Hello Rasmus,
Sunday, October 31, 2004, 11:27:40 PM, you wrote:
On Sun, 31 Oct 2004, moshe doron wrote:
where the problem about 'taking it ever further'? I'm +1 for {-1} and more +1 for {-4,2} python likeness.
That starts getting confusing. I assume that translates to the 3rd and 4th chars from the end of the string. And, to verify that I went and looked it up and it turns out that's not the case in Python. They use [start_index:end_index] so [-4:2] would be the 4th char from the end until
the 2nd char in the string, so for a 6 char string or longer that would return nothing, but worse, my initial guess at what it did was wrong. I don't like features where my first guess at what something does is wrong.
Same from here. If we do it it should behave like a short form of substr.

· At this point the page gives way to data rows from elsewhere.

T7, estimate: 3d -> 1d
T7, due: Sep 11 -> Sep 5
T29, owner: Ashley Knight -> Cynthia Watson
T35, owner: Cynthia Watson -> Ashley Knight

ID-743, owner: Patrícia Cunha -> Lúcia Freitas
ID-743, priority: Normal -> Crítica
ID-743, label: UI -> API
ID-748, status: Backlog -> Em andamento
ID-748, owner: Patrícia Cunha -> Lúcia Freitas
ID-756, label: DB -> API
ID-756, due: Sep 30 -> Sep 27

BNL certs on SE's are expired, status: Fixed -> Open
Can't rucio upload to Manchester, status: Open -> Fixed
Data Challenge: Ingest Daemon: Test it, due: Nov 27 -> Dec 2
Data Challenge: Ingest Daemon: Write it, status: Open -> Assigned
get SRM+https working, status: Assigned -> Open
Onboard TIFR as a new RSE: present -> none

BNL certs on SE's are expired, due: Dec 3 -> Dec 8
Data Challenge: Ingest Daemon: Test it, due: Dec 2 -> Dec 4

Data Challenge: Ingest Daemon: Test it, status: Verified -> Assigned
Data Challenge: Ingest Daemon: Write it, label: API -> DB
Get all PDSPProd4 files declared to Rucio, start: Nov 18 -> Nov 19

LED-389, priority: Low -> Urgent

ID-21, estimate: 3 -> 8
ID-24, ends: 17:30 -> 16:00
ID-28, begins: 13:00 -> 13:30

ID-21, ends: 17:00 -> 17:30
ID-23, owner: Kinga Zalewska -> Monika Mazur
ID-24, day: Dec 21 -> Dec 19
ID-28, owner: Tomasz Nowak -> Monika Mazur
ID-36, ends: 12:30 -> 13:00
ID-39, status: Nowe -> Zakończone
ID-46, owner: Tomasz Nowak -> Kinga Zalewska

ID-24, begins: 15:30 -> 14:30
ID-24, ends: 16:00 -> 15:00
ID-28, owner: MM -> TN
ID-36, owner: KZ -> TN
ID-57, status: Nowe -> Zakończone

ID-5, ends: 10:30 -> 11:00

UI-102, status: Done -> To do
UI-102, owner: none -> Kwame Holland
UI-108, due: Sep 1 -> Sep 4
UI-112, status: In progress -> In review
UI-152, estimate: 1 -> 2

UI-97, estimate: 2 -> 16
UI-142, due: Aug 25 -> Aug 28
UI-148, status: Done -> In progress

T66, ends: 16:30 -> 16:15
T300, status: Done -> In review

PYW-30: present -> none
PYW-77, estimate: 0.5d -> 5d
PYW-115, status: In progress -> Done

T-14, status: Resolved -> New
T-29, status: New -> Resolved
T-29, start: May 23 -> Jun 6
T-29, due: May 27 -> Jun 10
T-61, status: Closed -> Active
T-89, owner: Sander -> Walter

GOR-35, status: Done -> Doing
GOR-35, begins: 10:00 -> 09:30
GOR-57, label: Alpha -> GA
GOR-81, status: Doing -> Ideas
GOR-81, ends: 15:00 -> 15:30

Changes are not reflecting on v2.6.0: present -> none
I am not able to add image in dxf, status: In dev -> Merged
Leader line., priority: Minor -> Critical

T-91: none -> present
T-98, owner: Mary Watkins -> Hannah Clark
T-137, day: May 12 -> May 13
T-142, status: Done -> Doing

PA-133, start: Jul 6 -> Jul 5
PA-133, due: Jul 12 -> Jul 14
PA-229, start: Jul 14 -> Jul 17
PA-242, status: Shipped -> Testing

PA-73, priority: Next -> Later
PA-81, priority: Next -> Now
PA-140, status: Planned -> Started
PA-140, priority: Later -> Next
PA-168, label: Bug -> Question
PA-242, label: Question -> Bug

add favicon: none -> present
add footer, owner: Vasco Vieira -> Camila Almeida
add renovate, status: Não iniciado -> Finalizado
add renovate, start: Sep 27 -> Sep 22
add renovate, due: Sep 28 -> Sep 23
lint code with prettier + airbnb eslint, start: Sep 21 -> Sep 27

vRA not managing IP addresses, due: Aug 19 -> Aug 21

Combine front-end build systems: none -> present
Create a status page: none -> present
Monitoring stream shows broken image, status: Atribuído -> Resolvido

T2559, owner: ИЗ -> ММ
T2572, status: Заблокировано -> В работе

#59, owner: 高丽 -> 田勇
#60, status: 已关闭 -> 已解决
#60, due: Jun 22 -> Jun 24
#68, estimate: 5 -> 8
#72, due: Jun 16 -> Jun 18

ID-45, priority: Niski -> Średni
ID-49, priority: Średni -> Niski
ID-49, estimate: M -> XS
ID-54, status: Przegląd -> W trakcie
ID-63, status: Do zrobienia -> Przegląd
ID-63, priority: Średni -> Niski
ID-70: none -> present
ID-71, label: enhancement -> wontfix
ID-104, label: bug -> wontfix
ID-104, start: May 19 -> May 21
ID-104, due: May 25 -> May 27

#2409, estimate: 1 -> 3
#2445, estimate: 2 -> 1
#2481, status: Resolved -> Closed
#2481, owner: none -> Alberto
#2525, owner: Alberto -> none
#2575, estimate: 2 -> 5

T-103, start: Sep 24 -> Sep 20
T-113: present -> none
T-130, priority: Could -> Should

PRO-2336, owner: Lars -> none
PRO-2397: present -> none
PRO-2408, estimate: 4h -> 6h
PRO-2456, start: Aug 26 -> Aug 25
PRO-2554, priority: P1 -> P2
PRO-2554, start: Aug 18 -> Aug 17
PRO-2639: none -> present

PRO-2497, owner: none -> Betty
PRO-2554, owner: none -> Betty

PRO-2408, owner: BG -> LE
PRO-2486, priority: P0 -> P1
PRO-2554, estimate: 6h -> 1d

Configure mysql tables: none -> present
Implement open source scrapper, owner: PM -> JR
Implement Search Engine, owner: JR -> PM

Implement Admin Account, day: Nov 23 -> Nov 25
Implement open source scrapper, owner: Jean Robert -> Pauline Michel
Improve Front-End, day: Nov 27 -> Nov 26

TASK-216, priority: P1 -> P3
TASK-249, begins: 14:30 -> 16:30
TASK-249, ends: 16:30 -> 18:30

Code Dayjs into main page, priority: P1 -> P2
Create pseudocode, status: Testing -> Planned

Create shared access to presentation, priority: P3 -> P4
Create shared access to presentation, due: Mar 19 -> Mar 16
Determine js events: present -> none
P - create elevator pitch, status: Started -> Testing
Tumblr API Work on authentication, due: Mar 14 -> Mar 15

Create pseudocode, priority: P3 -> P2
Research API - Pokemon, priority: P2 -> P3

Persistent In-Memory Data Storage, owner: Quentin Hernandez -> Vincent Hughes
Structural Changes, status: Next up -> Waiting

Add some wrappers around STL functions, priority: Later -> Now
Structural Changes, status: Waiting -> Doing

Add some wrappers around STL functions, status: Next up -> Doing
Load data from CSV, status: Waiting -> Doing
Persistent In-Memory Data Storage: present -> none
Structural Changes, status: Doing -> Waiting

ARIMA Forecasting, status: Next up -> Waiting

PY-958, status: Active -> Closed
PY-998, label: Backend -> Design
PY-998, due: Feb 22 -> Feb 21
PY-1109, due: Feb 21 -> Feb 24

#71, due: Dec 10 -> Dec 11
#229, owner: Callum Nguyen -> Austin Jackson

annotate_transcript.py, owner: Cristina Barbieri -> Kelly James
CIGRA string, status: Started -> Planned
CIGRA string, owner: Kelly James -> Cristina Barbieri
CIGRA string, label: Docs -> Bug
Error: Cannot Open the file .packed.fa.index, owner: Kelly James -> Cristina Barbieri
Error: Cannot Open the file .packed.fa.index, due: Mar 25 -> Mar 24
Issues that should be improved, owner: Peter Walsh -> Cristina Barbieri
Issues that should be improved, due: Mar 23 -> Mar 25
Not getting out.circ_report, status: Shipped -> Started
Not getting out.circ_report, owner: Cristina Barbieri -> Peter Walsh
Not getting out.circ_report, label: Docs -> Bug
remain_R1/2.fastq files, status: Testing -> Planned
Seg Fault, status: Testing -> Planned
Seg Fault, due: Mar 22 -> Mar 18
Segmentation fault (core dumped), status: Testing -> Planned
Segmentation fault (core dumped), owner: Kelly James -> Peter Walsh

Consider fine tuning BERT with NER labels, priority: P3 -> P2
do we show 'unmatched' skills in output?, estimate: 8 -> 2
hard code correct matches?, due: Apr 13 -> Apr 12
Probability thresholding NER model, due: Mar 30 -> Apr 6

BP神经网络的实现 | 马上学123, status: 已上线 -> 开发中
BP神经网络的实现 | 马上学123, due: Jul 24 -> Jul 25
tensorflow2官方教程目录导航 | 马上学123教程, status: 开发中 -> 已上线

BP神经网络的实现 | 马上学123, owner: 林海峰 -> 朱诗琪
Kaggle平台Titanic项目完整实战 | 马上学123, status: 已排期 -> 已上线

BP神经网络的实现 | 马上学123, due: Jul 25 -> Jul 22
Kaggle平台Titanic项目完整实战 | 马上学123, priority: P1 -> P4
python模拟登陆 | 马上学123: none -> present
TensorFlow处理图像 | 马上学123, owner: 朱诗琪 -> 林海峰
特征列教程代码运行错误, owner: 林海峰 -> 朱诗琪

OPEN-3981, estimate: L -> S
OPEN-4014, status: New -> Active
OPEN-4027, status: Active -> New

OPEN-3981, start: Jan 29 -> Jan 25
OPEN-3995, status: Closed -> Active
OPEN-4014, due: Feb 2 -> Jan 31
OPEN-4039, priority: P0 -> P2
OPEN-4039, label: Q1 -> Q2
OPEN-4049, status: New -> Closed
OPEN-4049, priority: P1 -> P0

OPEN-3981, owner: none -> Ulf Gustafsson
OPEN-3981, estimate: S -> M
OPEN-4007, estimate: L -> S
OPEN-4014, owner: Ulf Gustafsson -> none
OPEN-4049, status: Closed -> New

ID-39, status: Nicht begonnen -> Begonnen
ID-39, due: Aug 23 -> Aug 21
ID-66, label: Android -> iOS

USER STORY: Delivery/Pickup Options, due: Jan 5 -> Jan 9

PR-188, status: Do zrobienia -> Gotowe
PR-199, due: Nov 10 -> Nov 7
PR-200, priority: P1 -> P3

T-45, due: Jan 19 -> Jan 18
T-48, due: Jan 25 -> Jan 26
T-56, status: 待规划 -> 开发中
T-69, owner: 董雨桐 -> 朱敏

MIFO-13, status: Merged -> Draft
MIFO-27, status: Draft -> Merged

{} returns a single character a certain offset from 0, I don't see any reason to implement any of substr's advanced features. $a{3} returns the 4th character. $a{-3} would return the 4th character from the end. Simple, end of story. It would reduce the errors I inevitably get whenever using a complex feature like substr(). The three choices:
1) substr($a, strlen($a) - 1); 2) $a{strlen($a) - 1} 3) $a{-1}
It's pretty obvious that the 3rd choice lowers the potential for all kinds of bugs (mistypign, wrong parameter name, incorrect parameter placement), and is much more readable. For those who already know how {} works in PHP, it's also obvious what it does at the first look without any speculation.